As the 8th work by a female artist in the collection, it went on a nationwide tour to schools, prisons, and hospitals so that many who would not normally be able to see art in person could do so.
It is closely linked with the ‘Self Portrait as a Lute Player’ (@thewadsworth) and the two may have been worked on around the same time, if not side by side.
There is still much to learn about this portrait. It started off as an ordinary self portrait of the artist donning a headscarf. Possibly for reasons of marketability, she adapted it to represent the 4th-century saint by giving her a crown, halo, palm frond, and broken spike wheel.
Saint Catherine of Alexandria (1615-17)
Also closely related to the ‘Self Portrait as Saint Catherine of Alexandria’ (@nationalgallery) is the @uffizigalleries ‘Saint Catherine of Alexandria’ (1615-17), which contains an underlying composition like the National Gallery painting and was modified afterwards.
The sitter’s appearance has been variously identified as either a self-portrait of Artemisia, a portrait of Maria Maddalena of Austria, or of Caterina de’ Medici. The latter is more likely because Saint Catherine was her namesake.
Self-portrait as the Allegory of Painting (1638-39)
Skipping significantly ahead, the @royalcollectiontrust ‘Self Portrait as the Allegory of Painting (La Pittura)’ (1638-39) is the only certain work surviving from Artemisia’s time in the court of Charles I, and perhaps her most famous self-portrait.
Here, Artemisia fused the two separate traditions of self-portraiture and allegory. Because depictions of allegorical figures and muses always used female figures, this fusion was only possible for Artemisia and not her male contemporaries.

Extracted entries -

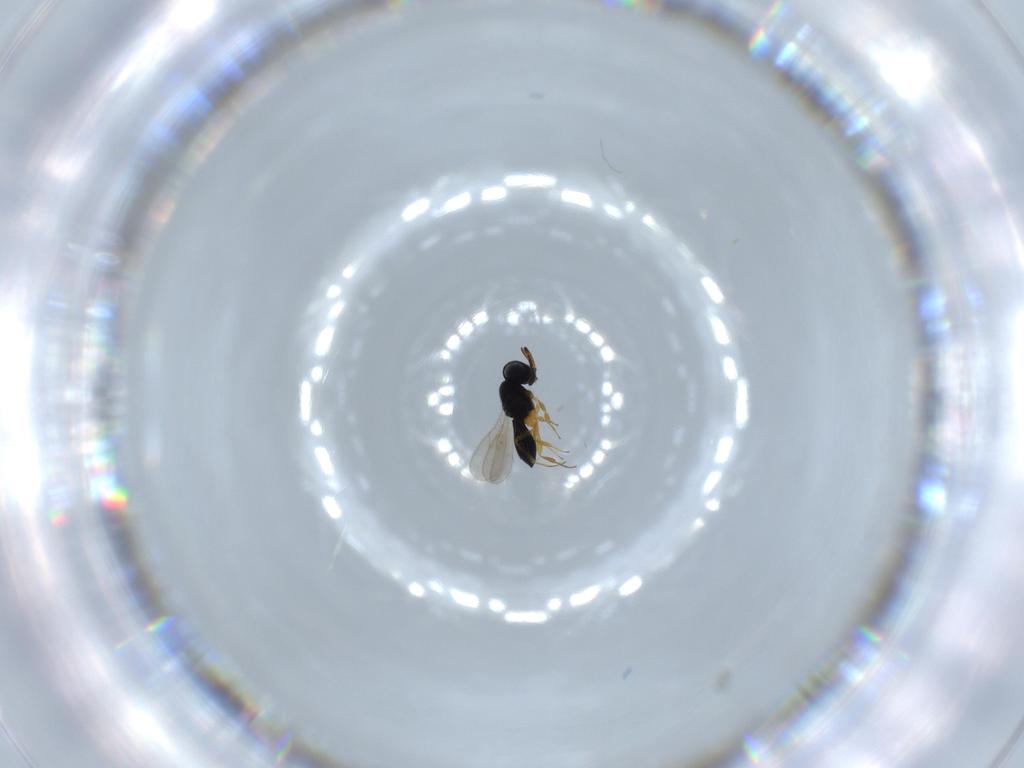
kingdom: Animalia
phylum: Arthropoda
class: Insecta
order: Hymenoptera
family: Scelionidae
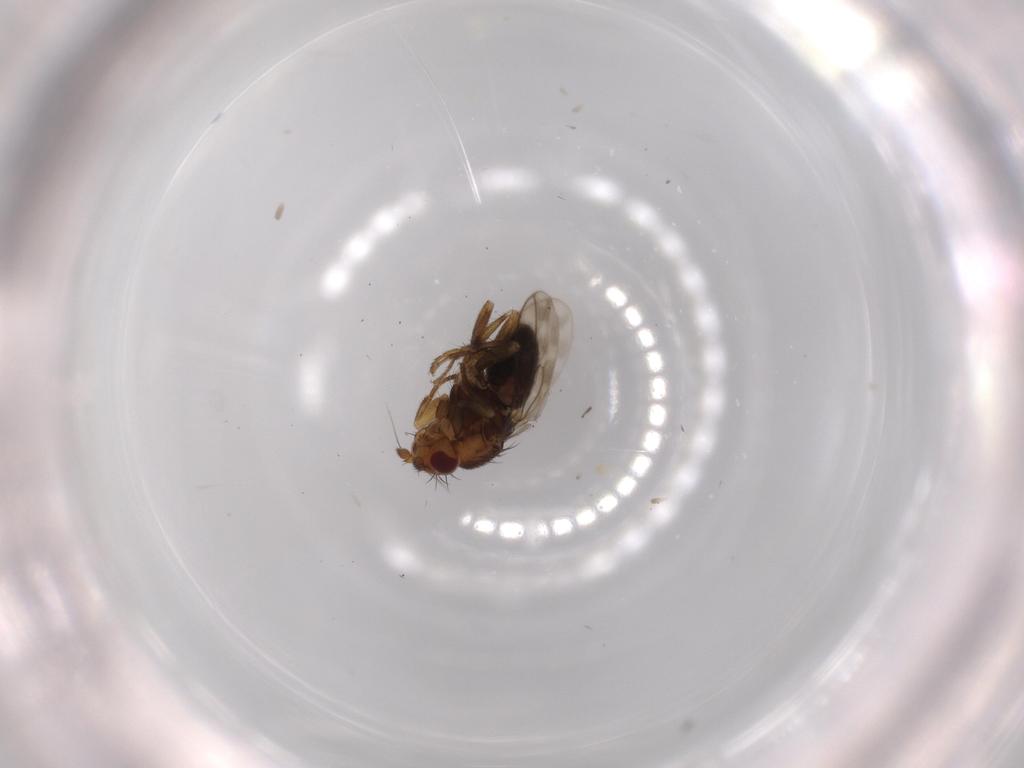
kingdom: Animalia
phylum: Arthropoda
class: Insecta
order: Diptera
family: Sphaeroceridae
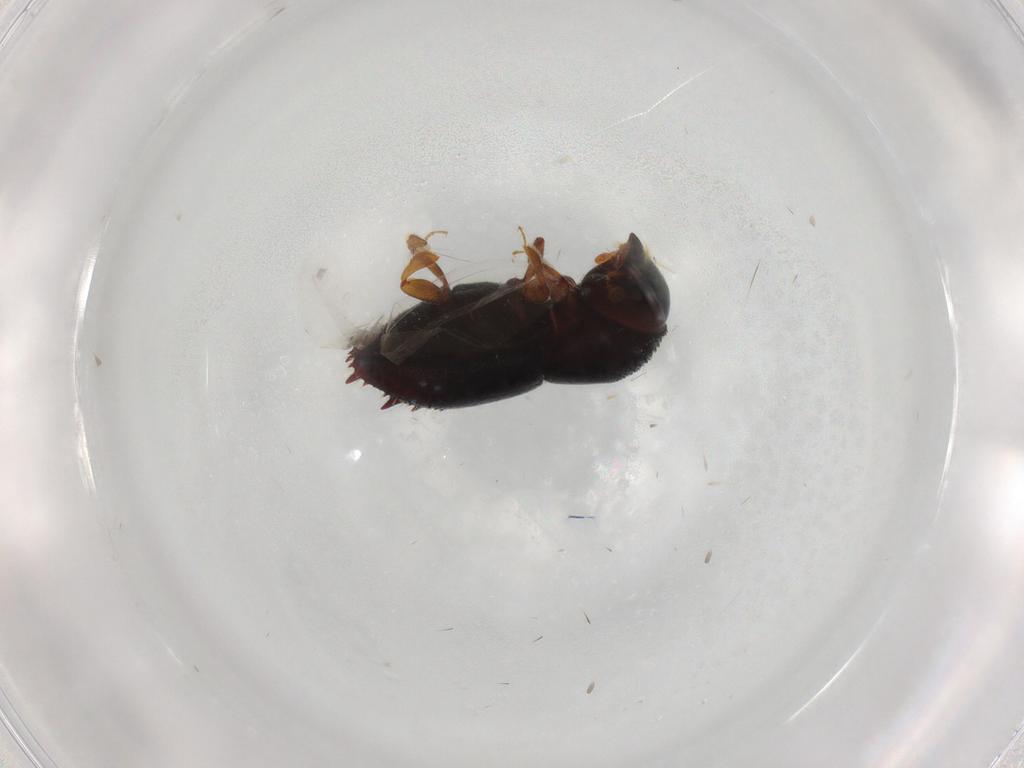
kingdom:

Work instruction 1 - According to the passage on Artemisia's self-portraits, why was "this fusion was only possible for Artemisia and not her male contemporaries"? Answer in one to three sentences.
Work instruction 2 - Summarize the passage on Artemisia's self-portraits in three sentences.
The items aren't needed for either task.

Result 1 - Depictions of allegorical figures and muses always used female figures. So combining self-portraiture with allegory was possible only for a female artist like Artemisia, not for her male contemporaries.

Result 2 - Artemisia's self-portrait as Saint Catherine of Alexandria began as an ordinary self-portrait in a headscarf, and she later adapted it into the saint by adding a crown, halo, palm frond, and broken spike wheel. A closely related Saint Catherine of Alexandria (1615-17) also holds an underlying composition that was modified afterwards, and its sitter has been identified as Artemisia, Maria Maddalena of Austria, or, more likely, Caterina de' Medici. Her Self Portrait as the Allegory of Painting (1638-39) is the only certain surviving work from her time at the court of Charles I, and in it she fused self-portraiture with allegory.